TAILS FROM THE TRAILS
It was that time again. The signs appeared on the tack shop bulletin boards. Announcements and reminders popped up on the local horsey web sites. Then, finally, the day itself arrives, and those familiar hot pink signs flutter along the roadsides, pointing the way to 94th Street in The Acreage, and you hope like mad the rain holds off for the Saddle Diva’s used tack sale.
Such was the case Saturday, June 2. It had rained a lot Thursday and Friday, and Saturday morning looked iffy, but happily the clouds held, even though the humidity was thick enough to offer resistance.
When I pulled up to the sale around 9 a.m., cars were already parked along the roadside, and a large truck claimed the driveway. A dozen or more beautiful western saddles had been set out on racks down one side, and displays of other tack — bridles, reins, saddle pads, halters, bits, girths, chaps, boots — filled the rest of the space.
Susan the Saddle Diva and John, her husband, have been buying and selling tack for lo these many years. Susan is always on the lookout for quality used tack, especially good name saddles. McLelland western saddles are a personal favorite of hers, but she won’t turn down a nice Circle Y or M. Toulouse. In addition, John buys such eclectic items as guns, fishing tackle, taxidermy, coins, old military items and old tin signs.
One special saddle was on sale as a fundraiser to help out a local woman, Kelly, who’d recently been through some tough times and had many medical bills.
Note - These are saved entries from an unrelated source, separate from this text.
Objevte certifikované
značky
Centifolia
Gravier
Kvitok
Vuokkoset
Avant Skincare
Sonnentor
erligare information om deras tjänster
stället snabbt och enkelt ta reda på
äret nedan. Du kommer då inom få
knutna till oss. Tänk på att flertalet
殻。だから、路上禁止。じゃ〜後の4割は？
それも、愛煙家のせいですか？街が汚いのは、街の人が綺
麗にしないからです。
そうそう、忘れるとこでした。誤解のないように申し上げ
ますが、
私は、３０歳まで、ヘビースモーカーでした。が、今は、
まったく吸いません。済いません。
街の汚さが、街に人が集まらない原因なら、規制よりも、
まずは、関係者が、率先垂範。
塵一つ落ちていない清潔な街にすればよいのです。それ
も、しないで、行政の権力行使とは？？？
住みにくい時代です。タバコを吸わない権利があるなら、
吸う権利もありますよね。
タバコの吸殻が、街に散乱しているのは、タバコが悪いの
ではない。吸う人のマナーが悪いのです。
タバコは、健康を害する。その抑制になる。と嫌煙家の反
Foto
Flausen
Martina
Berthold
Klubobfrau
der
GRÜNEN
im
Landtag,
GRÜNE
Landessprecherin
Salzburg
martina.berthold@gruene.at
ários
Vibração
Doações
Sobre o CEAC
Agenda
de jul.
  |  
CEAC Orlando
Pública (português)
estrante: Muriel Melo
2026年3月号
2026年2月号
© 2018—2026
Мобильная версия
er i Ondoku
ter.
Even though she’s not connected with horses or riding, someone had donated a lovely English saddle to help her raise money, and Susan graciously accepted it as part of her sale.
“It’s a perfect Bruno Delgrange PJ Light brand-new saddle,” Susan explained, showing it off. “It retails for $5,000, and we’re asking $2,000. All of the money goes right back to Kelly. It comes with a sheepskin-lined cover. There’s also a matching bridle and four shin boots available. So far we’ve had people look, but no one’s made an offer. I’m sure someone would love to have this saddle, and it would help Kelly out a lot.”
Perhaps one of the nicest things about Susan’s sales is the feeling of community. It’s not just about looking at the items she has for sale; it’s about the people you meet there, the feeling of community it engenders. And there’s that wonderful randomness. You never know what, or who, you’ll run into.
“I enjoy her sales,” said Toni, from The Acreage, who was buying reins and a girth. “I came to the last one. Her sales are hit or miss, because you never know if what you’re looking for will be there. I did buy a decent western saddle from her three weeks ago, and got a good deal.”
Toni and I also caught up on my newest horse, a rescue I’d gotten a couple of months earlier — from Toni.
“Saw you riding him out on the street one day,” Toni remarked. “He looked good.”
I assured her that he was doing fine. That’s the sort of thing that happens at Susan’s sales — you get to catch up a bit with friends in the horse community. Then I ran into Carol, also from The Acreage, who recalled an article I’d done about the COP mounted program.
“I’m buying a synthetic bridle so I can take my horse swimming this summer and not worry about ruining a good leather one,” Carol said. “And I need a new girth. I found a pretty pink halter with a little bling. I always come to these sales. Susan’s a pleasant lady. And I think it’s great for the neighborhood, a way to connect with others in the equestrian community.”
Kim, also from The Acreage, was holding a stall guard and a set of reins as she walked around, looking.
“I’m not done collecting stuff yet,” she laughed. “I’m one of their most loyal customers. She always has great sales. I can usually find something I need.”
“She is,” Susan agreed. “Kim and Dave, her husband, were about the first people we met when we moved out here back in 2002. We became best friends.”
Paige, age 11, was at the sale with her mom. It was her first time, and although she doesn’t yet have a horse, she was examining the saddles and bridles. Rick from The Acreage was eying a particular Circle Y saddle. He’d be back for it one day, but today he was just picking up some smaller items for his horse, Joey.
Carol, from Loxahatchee, was also looking around. “I love these sales,” she said. “They always have a wide array of items at reasonable prices. I also get to visit with one of my old horses that Susan now owns, a Saddlebred I called Jimbo.”
Everyone took some time to watch the horse, standing in a paddock just behind the house, who made comical faces on command.
“What I really want is the cart,” Carol said. “I keep trying to buy that cart.”
“It’s not for sale,” Susan informed her, yet again, nodding at the beautiful wooden cart housed in her garage.
I gave Carol the name of someone else who might have a cart for sale. That’s another thing that happens at these sales — someone usually can help you find what you’re after. Brandon found a couple of bits and a bosal.
“This is my first time here,” he said. “I saw the sign on the bulletin board at the Red Barn. I’m really glad to have these spade bits. They’re hard to find in Florida, but I use them to train horses. I got a really good deal.”
So, when’s the next sale?
“Oh, God,” Susan moaned. “I can’t think that far ahead.”